Şu anda, insan olmayan primatların ve diğer türlerin thanatolojik davranışları üzerine hem özgürlük hem de esaret koşullarında giderek daha fazla çalışma yürütülmektedir.

Hayvanlar ölümün farkında mı?

Fizyolojiye dayalı hayvan bilinci üzerine yapılan çalışmalar göstermiştir ki, salyangozlardan insanlara kadar hayvanlar, en azından basit bilinç seviyeleri sunar. Bunun nedeni, hepsinin bu yeteneği geliştirmek için gerekli nörotransmitterlere sahip olmasıdır.

Evrimsel açıdan bakıldığında, kişinin kendinin farkında olması, hayvanların avcılarından veya hayatlarını tehlikeye atabilecek durumlardan kaçmalarına neden olur. Böylece, hayvanların bir şekilde kendi varoluşlarının farkında olduklarını düşünebiliriz., belki de, insanda olduğu gibi aşkın bir form olmasa da.

Öte yandan filler, orangutanlar, şempanzeler, goriller, birçok kuş ve hatta köpekler ve kediler gibi beyni oldukça gelişmiş hayvanlar vardır. Bu omurgalılar, sevilen birinin ölümünden sonra verilecek ceza açısından insanlara çok daha yakın davranışlar gösterirler.

Ölüm olasılığının farkında olmak, mutlaka cenaze törenlerinin yapılması veya ahiret düşüncesi anlamına gelmez. Basitçe, bir erkeğin veya başka bir bireyin sosyal gruptan ayrılmasından sonra depresyon, keder veya ilgisizlik. Bunun iyi bir örneği primatlardaki kederdir.

Primatlarda keder nasıldır?

Son iki yüzyılın bilimsel literatürüne dayanarak, primatlarda yas, ölülerini nasıl naklettikleri veya bedenlerini nasıl korudukları hakkında veriler var.

En alakalı gerçeklerden biri, diğer memeli türlerini temsil etmesine rağmen, ölü bebekleri nasıl taşıdıklarıdır. Ölüm nedenine bakılmaksızın ortaya çıkar. Ancak bu, davranışın süresini etkiler.

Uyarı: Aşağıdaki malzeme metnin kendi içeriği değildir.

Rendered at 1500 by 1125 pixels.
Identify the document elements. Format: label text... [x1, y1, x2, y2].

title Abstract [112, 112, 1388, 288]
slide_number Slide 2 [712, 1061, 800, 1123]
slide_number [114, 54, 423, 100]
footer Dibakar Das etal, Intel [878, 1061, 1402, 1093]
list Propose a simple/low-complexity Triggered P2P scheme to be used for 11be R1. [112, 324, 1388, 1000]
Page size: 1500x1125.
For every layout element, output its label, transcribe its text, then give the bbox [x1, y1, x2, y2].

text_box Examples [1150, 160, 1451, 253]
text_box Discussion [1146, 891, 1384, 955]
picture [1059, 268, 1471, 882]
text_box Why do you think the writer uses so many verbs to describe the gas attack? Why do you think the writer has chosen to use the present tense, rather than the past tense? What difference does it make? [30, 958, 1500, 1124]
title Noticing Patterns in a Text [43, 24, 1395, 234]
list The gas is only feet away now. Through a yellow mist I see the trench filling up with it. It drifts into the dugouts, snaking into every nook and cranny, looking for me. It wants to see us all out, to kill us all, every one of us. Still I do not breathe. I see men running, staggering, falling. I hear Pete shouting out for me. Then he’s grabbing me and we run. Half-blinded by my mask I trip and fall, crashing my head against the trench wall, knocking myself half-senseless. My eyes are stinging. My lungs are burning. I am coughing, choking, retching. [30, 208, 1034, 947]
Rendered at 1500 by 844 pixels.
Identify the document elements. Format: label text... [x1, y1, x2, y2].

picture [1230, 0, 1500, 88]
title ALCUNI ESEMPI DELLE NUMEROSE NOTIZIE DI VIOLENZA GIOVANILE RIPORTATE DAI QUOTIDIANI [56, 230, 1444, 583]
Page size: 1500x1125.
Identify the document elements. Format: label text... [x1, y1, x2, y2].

Bir anne, neslinin ortadan kaybolmasından büyük ölçüde etkilense de, bir sosyal grubu gerçekten rahatsız ediyor gibi görünen şey, yetişkin ve genç bireylerin ölümüdür.

Grup üyelerinin kayıp hissetme derecesinin cinsiyet, rütbe ve ölü primatla olan ilişkisi ile ilgili olduğu görülüyor. Yaptıkları davranışlar çok çeşitlidir:

  • Grevler, gerizekalılar ve cesedin sürüklenmesi bu, bir şekilde onları canlandırmak istediklerini gösteriyor gibi görünüyor.
  • ceset koruması
  • nöbetler
  • ziyaretler
  • Ölüm yerinden kaçının
  • Cesedin terk edilmesi

Bu davranışları gerçekleştirirken, primatlar genellikle çok çeşitli seslendirmeler yayarlar.alarm çağrıları, yardım çığlıkları ve gruptaki bireyler arasındaki diğer iletişimler gibi.

Bu davranışlar, ölümün geri dönüşü olmayan ve sıradan bir olay olduğunun farkındalığını yansıtabilse de, birçok primat, cesete canlıymış gibi davranmayı bırakır.

Olsa bile, bu morg davranışları tüm primat türlerinde görülür, bu, yaklaşık üç milyon yıl önce insanın atalarının bu davranışları zaten sergilediğini gösterebilir.

Fil mezarlıkları ve diğer hayvanların yası

Fil mezarlıkları terminolojik olarak bu memelilere ait birçok iskelet kalıntısının bulunduğu yerlerdir. Yaşlı filler bu bölgelere gelir çünkü aşınmış dişleri için en yumuşak, en kolay sindirilebilir otlar burada bulunur.

Bu tür mezarlıkların oluşmasının nedeninin bu olmasının yanı sıra filler, akraba olsun ya da olmasın, hemcinslerinin kafataslarına ve dişlerine özel bir ilgi duyuyor gibi görünüyor.

İkincisi, filler, özellikle yavrularıyla birlikte anneleri olmak üzere bir aile üyesini veya grup üyesini kaybettiklerinde acı çekerler. Her zaman umutsuzca onları canlandırmaya çalışırlar ve günlerce sürükleyebilirler.

Morg davranışlarının gözlemlendiği bir diğer tür ise yunuslardadır. Yunusların yaşam partnerlerine güçlü bir bağlılığı vardır. Biri öldüğünde ya da ölümün eşiğine geldiğinde, diğer bireyler - özellikle dişiler - bedene ya da ölen kişiye bakarlar.

Son olarak, genel olarak, kuşlar, ama özellikle papağanlar, eşlerinin kaybından büyük zarar görürler. Bazen o kadar zorlanırlar ki sessizce kendilerini ölüme terk etmeyi tercih ederler.